HOW TO COMPLETE THIS TASK. The required output is the line containing "Pemetaan Talenta Atletik" through the final line of the material below, printed exactly, with no other lines.

SOURCE RECORDS Block Start

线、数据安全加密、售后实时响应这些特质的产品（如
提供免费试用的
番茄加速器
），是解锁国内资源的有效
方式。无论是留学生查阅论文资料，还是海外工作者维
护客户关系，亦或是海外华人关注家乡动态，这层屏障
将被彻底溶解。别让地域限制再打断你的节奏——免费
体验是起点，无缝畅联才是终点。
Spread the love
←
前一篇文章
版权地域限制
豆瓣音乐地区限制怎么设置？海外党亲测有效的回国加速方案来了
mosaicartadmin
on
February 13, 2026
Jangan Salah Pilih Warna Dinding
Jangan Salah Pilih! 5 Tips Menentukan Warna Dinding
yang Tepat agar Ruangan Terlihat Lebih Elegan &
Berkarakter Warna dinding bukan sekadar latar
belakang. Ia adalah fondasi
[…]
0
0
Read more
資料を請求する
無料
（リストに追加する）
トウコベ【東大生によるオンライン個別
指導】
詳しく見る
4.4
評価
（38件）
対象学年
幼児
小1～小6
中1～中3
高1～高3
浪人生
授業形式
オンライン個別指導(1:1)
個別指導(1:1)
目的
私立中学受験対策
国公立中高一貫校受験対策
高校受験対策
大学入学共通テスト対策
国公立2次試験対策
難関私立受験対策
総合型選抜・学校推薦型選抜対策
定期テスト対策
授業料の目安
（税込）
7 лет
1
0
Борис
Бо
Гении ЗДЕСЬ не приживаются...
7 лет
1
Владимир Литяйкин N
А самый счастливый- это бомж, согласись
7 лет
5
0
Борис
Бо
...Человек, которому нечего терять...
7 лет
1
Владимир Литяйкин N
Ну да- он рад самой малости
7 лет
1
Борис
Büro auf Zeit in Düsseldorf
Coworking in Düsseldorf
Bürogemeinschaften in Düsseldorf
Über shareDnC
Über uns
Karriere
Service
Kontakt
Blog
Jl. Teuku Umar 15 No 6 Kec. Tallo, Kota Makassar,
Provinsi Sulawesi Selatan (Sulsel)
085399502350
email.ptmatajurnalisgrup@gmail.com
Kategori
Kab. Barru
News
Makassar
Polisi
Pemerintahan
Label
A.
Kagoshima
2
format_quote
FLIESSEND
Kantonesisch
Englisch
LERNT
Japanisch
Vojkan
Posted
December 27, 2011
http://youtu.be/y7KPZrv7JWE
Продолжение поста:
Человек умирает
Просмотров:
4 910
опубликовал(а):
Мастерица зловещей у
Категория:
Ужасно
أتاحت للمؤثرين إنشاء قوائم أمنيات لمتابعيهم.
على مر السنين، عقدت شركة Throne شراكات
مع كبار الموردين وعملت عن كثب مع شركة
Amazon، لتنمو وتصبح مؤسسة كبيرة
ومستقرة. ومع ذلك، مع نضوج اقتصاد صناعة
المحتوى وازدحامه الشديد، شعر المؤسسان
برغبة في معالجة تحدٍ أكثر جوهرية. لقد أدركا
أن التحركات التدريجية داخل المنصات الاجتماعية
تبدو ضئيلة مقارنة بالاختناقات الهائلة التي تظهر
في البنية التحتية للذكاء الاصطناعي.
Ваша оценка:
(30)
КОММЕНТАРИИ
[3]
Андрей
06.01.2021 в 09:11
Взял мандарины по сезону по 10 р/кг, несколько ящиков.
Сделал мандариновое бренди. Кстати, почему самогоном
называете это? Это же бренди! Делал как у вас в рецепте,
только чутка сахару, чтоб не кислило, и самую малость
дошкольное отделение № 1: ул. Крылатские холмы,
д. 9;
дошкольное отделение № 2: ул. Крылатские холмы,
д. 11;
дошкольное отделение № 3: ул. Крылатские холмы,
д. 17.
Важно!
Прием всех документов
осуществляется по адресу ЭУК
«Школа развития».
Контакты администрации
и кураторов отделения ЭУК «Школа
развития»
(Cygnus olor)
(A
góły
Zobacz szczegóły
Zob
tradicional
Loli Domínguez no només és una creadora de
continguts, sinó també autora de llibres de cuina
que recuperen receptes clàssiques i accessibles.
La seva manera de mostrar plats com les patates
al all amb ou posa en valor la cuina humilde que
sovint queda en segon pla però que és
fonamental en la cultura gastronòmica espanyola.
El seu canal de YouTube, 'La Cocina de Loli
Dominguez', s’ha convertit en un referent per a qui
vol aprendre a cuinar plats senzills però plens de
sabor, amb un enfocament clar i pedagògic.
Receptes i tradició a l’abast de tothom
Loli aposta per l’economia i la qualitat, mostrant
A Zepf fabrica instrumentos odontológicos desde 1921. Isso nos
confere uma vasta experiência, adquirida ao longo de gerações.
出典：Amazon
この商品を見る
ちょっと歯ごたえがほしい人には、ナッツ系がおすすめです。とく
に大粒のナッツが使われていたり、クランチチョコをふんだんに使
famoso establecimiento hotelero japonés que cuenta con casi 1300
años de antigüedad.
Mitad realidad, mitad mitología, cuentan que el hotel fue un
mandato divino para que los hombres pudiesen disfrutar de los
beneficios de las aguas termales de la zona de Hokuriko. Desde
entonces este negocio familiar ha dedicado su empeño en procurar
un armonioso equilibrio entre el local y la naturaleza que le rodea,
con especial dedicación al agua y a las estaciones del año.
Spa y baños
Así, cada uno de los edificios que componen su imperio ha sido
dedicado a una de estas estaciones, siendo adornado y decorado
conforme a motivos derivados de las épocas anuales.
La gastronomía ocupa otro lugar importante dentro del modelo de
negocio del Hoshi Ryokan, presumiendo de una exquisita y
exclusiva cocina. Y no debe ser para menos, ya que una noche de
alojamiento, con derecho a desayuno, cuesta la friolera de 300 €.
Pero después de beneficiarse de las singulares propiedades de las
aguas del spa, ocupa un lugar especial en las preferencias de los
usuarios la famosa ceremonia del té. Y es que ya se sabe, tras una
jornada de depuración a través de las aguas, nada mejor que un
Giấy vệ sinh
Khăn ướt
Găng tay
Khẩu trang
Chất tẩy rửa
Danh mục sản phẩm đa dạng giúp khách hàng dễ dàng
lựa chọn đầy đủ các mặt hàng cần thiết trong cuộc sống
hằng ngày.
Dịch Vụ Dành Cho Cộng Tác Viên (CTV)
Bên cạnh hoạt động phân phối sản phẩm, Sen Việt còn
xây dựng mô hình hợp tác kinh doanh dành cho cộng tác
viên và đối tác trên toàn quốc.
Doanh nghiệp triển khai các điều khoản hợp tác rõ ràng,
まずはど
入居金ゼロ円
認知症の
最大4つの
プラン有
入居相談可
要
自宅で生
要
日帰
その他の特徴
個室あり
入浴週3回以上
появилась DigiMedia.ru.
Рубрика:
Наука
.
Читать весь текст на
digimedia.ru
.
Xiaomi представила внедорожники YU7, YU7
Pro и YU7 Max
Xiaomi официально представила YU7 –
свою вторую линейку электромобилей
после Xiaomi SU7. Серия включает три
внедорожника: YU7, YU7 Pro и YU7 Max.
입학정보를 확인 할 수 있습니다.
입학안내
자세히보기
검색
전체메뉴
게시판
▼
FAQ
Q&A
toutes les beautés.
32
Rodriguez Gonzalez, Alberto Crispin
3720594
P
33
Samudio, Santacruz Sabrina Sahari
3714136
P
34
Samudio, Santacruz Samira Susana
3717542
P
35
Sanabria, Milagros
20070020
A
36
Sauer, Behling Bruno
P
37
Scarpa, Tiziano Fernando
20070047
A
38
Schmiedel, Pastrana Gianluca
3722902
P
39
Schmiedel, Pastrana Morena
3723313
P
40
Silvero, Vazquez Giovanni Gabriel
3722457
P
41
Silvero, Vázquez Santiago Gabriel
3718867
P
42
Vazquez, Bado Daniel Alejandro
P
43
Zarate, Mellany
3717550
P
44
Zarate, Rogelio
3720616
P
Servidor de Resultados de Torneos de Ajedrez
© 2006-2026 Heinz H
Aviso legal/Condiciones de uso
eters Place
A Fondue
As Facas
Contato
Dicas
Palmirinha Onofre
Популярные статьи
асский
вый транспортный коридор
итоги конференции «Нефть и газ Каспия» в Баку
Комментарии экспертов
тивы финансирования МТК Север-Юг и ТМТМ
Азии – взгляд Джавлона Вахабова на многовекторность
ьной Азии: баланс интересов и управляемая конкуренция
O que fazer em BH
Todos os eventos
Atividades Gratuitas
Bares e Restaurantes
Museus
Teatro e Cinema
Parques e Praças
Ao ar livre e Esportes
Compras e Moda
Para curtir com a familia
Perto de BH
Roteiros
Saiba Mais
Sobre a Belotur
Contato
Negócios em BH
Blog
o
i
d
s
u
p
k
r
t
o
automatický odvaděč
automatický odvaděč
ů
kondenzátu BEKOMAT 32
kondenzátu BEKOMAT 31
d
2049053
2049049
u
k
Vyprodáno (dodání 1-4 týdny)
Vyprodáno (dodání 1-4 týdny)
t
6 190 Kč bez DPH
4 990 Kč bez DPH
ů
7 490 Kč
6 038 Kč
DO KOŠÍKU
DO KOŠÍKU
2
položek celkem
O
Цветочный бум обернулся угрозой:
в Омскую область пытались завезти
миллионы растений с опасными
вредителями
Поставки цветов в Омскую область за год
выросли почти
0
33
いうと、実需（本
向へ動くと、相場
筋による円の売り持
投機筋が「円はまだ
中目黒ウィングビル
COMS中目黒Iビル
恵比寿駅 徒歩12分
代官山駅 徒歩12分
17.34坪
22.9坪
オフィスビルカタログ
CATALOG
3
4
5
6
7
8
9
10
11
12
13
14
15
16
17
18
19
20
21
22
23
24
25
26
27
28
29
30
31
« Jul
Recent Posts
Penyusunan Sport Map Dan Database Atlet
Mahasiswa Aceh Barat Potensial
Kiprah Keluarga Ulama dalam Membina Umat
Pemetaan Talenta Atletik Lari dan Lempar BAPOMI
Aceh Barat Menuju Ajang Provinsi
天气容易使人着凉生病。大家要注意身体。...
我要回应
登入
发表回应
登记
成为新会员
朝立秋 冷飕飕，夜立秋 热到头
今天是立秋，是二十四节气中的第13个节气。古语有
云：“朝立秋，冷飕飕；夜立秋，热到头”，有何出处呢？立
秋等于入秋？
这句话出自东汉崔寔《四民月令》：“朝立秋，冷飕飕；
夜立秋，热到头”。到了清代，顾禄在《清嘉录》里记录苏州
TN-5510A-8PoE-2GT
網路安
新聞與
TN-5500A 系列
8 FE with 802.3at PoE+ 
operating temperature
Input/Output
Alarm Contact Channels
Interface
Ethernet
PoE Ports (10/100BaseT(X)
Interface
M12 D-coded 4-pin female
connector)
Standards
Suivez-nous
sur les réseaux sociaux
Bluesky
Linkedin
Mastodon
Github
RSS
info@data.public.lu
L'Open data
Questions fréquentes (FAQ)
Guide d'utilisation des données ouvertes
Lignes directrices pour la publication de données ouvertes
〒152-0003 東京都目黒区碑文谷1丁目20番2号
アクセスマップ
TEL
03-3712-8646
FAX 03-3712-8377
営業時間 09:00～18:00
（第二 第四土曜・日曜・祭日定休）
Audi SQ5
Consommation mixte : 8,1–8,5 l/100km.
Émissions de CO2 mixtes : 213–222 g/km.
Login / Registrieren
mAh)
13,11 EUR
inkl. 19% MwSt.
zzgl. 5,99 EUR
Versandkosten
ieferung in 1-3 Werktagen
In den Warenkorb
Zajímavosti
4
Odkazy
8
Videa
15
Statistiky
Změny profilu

SOURCE RECORDS Block End

RESPONSE TO THIS EXERCISE.
Pemetaan Talenta Atletik Lari dan Lempar BAPOMI
Aceh Barat Menuju Ajang Provinsi
天气容易使人着凉生病。大家要注意身体。...
我要回应
登入
发表回应
登记
成为新会员
朝立秋 冷飕飕，夜立秋 热到头
今天是立秋，是二十四节气中的第13个节气。古语有
云：“朝立秋，冷飕飕；夜立秋，热到头”，有何出处呢？立
秋等于入秋？
这句话出自东汉崔寔《四民月令》：“朝立秋，冷飕飕；
夜立秋，热到头”。到了清代，顾禄在《清嘉录》里记录苏州
TN-5510A-8PoE-2GT
網路安
新聞與
TN-5500A 系列
8 FE with 802.3at PoE+ 
operating temperature
Input/Output
Alarm Contact Channels
Interface
Ethernet
PoE Ports (10/100BaseT(X)
Interface
M12 D-coded 4-pin female
connector)
Standards
Suivez-nous
sur les réseaux sociaux
Bluesky
Linkedin
Mastodon
Github
RSS
info@data.public.lu
L'Open data
Questions fréquentes (FAQ)
Guide d'utilisation des données ouvertes
Lignes directrices pour la publication de données ouvertes
〒152-0003 東京都目黒区碑文谷1丁目20番2号
アクセスマップ
TEL
03-3712-8646
FAX 03-3712-8377
営業時間 09:00～18:00
（第二 第四土曜・日曜・祭日定休）
Audi SQ5
Consommation mixte : 8,1–8,5 l/100km.
Émissions de CO2 mixtes : 213–222 g/km.
Login / Registrieren
mAh)
13,11 EUR
inkl. 19% MwSt.
zzgl. 5,99 EUR
Versandkosten
ieferung in 1-3 Werktagen
In den Warenkorb
Zajímavosti
4
Odkazy
8
Videa
15
Statistiky
Změny profilu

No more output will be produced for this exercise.